Dear Editor,
I was a La Tierra Montessori student from kindergarten to the beginning of 5th grade. I have seen a lot of things go on in the school, but there has never been such a disaster like this GC (Governing Council). In my opinion they don’t care about the students of La Tierra.
They have continued to destroy the hopes of the school ever being what it was supposed to be. The police have been called on four parents.
That shows that the administration has targeted students and parents. That shows that this is not a safe environment for anyone. Yet, I still think that we can save the school. That is why we are trying to build a new school for everyone in the valley.
Ixchel Dudek, 11 years old
Ojo Caliente
Dear Editor,
I think it would help lots of people in the valley to have a school they can trust that is not a private school.
We need an alternative to the Española Public School style.
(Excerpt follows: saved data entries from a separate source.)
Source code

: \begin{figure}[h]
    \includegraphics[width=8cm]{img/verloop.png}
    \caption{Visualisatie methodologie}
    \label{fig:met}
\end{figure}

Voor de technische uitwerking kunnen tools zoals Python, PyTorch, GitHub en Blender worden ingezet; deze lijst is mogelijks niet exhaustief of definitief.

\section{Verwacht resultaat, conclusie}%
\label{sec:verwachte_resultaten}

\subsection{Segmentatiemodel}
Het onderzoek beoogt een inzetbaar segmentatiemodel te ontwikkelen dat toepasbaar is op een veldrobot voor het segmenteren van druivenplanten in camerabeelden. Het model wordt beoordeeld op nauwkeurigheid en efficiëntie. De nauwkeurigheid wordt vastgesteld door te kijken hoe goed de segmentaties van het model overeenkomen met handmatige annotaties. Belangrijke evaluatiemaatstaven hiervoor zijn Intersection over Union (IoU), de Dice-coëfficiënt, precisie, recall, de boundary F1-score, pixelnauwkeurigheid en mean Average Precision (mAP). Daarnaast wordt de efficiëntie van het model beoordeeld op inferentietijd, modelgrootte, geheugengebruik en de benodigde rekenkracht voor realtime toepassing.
It will be Montessori and free – that is what we need in Española. The school we want to implement should have experienced Montessori trained teachers, because at La Tierra there were some teachers that were not experienced at all. They need staff members that can communicate with the parents and students about the things that are going on in the school. They need teachers that actually teach the things that you need to know in life.
Tonahli Tarin-Ogren, 11 years old
Peñasco
Dear, Editor
The Governing Council and head Learner pick out enemies and focus fanatically on punishing them rather than attending to their responsibilities. And it doesn’t take a lot to become an enemy: you just have to criticize one policy decision, speak out on an abuse of power, or otherwise exercise your First Amendment rights in a way they don’t like. And the children are collateral damage, if they even enter the calculations at all. It’s a pattern of behavior that makes abundantly clear the GC’s priorities, and goes a long way toward explaining why the school tanked so hard.
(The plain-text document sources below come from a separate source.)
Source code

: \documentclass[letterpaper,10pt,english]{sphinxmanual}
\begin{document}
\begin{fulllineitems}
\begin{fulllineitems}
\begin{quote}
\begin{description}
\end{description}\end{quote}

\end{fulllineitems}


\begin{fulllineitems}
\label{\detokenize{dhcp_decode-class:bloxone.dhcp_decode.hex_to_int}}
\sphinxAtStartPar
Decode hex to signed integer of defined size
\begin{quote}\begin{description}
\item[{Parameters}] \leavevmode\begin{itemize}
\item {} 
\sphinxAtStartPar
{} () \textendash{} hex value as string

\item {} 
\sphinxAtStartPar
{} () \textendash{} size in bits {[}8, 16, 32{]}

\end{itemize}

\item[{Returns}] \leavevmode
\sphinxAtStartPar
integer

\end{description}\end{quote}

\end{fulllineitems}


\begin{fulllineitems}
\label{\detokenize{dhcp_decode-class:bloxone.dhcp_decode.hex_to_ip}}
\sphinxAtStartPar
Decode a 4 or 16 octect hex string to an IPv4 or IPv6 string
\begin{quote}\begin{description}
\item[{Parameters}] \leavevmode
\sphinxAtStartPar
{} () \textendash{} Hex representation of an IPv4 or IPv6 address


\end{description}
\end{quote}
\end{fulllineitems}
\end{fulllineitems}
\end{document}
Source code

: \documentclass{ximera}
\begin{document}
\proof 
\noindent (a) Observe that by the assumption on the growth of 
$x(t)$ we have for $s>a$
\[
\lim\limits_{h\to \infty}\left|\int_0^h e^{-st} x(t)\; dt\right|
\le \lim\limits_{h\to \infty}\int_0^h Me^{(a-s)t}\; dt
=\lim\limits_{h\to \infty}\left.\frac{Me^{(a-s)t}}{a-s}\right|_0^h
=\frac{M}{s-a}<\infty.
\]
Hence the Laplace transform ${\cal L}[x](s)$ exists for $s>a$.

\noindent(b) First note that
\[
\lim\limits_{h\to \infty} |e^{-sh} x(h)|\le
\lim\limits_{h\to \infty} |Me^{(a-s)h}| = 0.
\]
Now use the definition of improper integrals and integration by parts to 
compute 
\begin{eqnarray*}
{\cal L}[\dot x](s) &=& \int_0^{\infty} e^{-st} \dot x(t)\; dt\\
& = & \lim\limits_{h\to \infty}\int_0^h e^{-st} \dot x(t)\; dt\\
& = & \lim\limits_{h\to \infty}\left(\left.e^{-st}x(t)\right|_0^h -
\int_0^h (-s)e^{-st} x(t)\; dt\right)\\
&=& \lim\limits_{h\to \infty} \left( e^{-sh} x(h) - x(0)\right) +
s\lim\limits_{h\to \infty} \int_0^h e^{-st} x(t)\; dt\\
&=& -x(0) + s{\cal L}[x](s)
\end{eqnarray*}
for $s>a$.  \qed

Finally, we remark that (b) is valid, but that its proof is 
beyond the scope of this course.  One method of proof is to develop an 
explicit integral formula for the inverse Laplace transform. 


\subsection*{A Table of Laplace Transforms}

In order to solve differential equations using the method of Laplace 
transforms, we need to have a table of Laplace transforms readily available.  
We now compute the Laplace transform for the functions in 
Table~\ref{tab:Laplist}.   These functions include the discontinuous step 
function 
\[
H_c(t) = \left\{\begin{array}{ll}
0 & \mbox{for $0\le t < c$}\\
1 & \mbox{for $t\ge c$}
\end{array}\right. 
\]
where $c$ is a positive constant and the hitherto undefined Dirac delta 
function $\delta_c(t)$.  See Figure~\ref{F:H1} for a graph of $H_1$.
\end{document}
Under current regulations (at least as I understand them), it’s next to impossible to hold a charter school GC accountable for its misdeeds if they’re collective—the work of a group of people acting in concert, not one rogue individual abusing their power or otherwise doing wrong, wrong in which their fellow board members aren’t complicit. When you’ve got a situation like we had, where the GC’s presenting a united front against the school community—when their attitude toward teachers and parents is openly adversarial, and their attitude toward students either indifferent or implicitly adversarial, and they think of the administrative apparatus intervening between them and the teachers as a tool for executing their will—then under regulations the only remedy is charter revocation. When a normal public school’s GC can be unilaterally removed by the PEC, without GC members having to vote on their own eligibility to continue holding their respective offices (or even baselessly rejecting all petitions directed against them as forged or otherwise suspect), it seems ludicrous that then only solution to a comparable case at a charter school is this “nuclear option” of shutting the school down. Members of the school community—in which I include teachers, parents, and students as equal participants, since they all have a stake in the matter—should be able to somehow unilaterally depose individual GC members or entire GCs.
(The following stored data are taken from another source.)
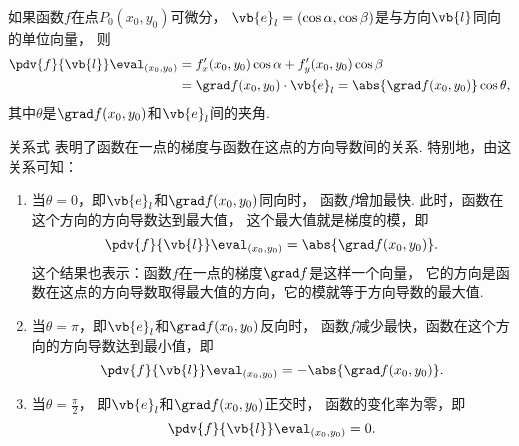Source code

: \begin{theorem}\label{theorem:多元函数微分法.方向导数与梯度的关系}
如果函数\(f\)在点\(P_0(x_0,y_0)\)可微分，
\(\vb{e}_l=(\cos\alpha,\cos\beta)\)是与方向\(\vb{l}\)同向的单位向量，
则\begin{equation}\label{equation:多元函数微分法.方向导数与梯度的关系}
	\begin{split}
		\pdv{f}{\vb{l}}\eval_{(x_0,y_0)}
		&= f'_x(x_0,y_0) \cos\alpha + f'_y(x_0,y_0) \cos\beta \\
		&= \grad f(x_0,y_0) \cdot \vb{e}_l
		= \abs{\grad f(x_0,y_0)} \cos\theta,
	\end{split}
\end{equation}
其中\(\theta\)是\(\grad f(x_0,y_0)\)和\(\vb{e}_l\)间的夹角.
\end{theorem}
关系式 
表明了函数在一点的梯度与函数在这点的方向导数间的关系.
特别地，由这关系可知：
\begin{enumerate}
	\item 当\(\theta=0\)，即\(\vb{e}_l\)和\(\grad f(x_0,y_0)\)同向时，
	函数\(f\)增加最快.
	此时，函数在这个方向的方向导数达到最大值，
	这个最大值就是梯度的模，即\begin{equation*}
		\pdv{f}{\vb{l}}\eval_{(x_0,y_0)} = \abs{\grad f(x_0,y_0)}.
	\end{equation*}
	这个结果也表示：函数\(f\)在一点的梯度\(\grad f\)是这样一个向量，
	它的方向是函数在这点的方向导数取得最大值的方向，它的模就等于方向导数的最大值.

	\item 当\(\theta=\pi\)，即\(\vb{e}_l\)和\(\grad f(x_0,y_0)\)反向时，
	函数\(f\)减少最快，函数在这个方向的方向导数达到最小值，即\begin{equation*}
		\pdv{f}{\vb{l}}\eval_{(x_0,y_0)} = -\abs{\grad f(x_0,y_0)}.
	\end{equation*}

	\item 当\(\theta=\frac{\pi}{2}\)，
	即\(\vb{e}_l\)和\(\grad f(x_0,y_0)\)正交时，
	函数的变化率为零，即\begin{equation*}
		\pdv{f}{\vb{l}}\eval_{(x_0,y_0)} = 0.
	\end{equation*}
\end{enumerate}

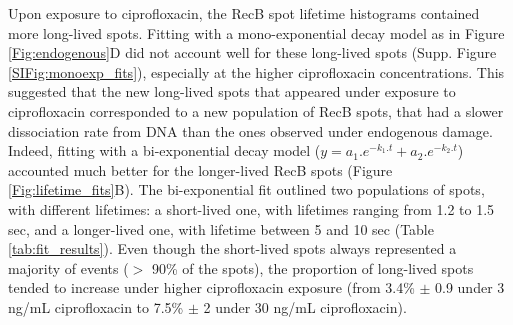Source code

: Upon exposure to ciprofloxacin, the RecB spot lifetime histograms contained more long-lived spots. Fitting with a mono-exponential decay model as in Figure \ref{Fig:endogenous}D did not account well for these long-lived spots (Supp. Figure \ref{SIFig:monoexp_fits}), especially at the higher ciprofloxacin concentrations. This suggested that the new long-lived spots that appeared under exposure to ciprofloxacin corresponded to a new population of RecB spots, that had a slower dissociation rate from DNA than the ones observed under endogenous damage. Indeed, fitting with a bi-exponential decay model ($y = a_1.e^{-k_1.t} + a_2.e^{-k_2.t}$) accounted much better for the longer-lived RecB spots (Figure \ref{Fig:lifetime_fits}B). The bi-exponential fit outlined two populations of spots, with different lifetimes: a short-lived one, with lifetimes ranging from 1.2 to 1.5 sec, and a longer-lived one, with lifetime between 5 and 10 sec (Table \ref{tab:fit_results}). Even though the short-lived spots always represented a majority of events ($>$ 90\% of the spots), the proportion of long-lived spots tended to increase under higher ciprofloxacin exposure (from 3.4\% $\pm$ 0.9 under 3 ng/mL ciprofloxacin to 7.5\% $\pm$ 2 under 30 ng/mL ciprofloxacin).

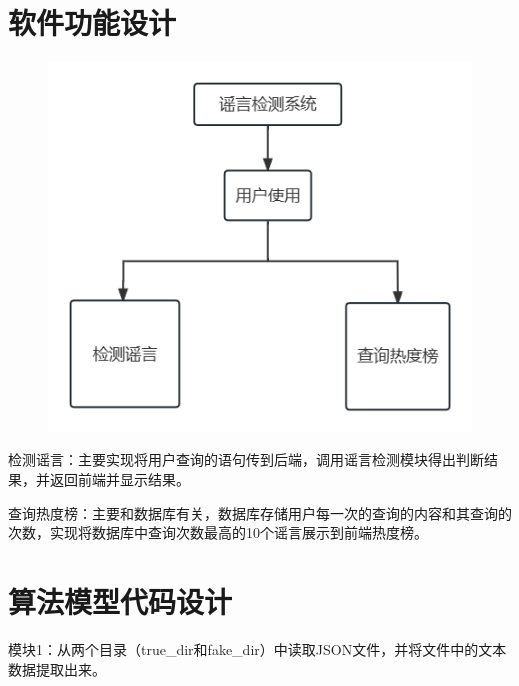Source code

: \documentclass{article}
\begin{document}
\section{软件功能设计}
\begin{figure}[H]
    \centering
    \includegraphics[scale=0.6]{pircture/软件功能设计.png}
\end{figure}

检测谣言：主要实现将用户查询的语句传到后端，调用谣言检测模块得出判断结果，并返回前端并显示结果。

查询热度榜：主要和数据库有关，数据库存储用户每一次的查询的内容和其查询的次数，实现将数据库中查询次数最高的10个谣言展示到前端热度榜。

\newpage

\section{算法模型代码设计}
模块1：从两个目录（true\_dir和fake\_dir）中读取JSON文件，并将文件中的文本数据提取出来。
\end{document}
At the end of the day, the GC was entrusted with a lot: stewardship of public funds (which Isaac claims to have taken very seriously), but more importantly the welfare of deeply marginalized children from a criminally underserved part of the altogether criminally underserved rural United States. They had an opportunity to work with these children and their parents and teachers to provide for them the opportunities they’ve been so long and so unjustly denied, but they squandered it on self-indulgent power trips and God only knows what else. Isaac himself sneered that authentic Montessori education was usually something associated with wealthier, whiter/more Anglo parts of the country—and rather than recognizing this is as a problem, and
committing to expanding more egalitarian, child-oriented, or otherwise progressive methods of education to the kids who need them most, implying that the many poor, non-Anglo children of color in the Española Valley simply didn’t deserve it. That’s a self-evidently disgusting sentiment, but after traditional methods of education as practiced in the US have proven such dramatic failures for even many of the best-off among us, is particularly insensitive.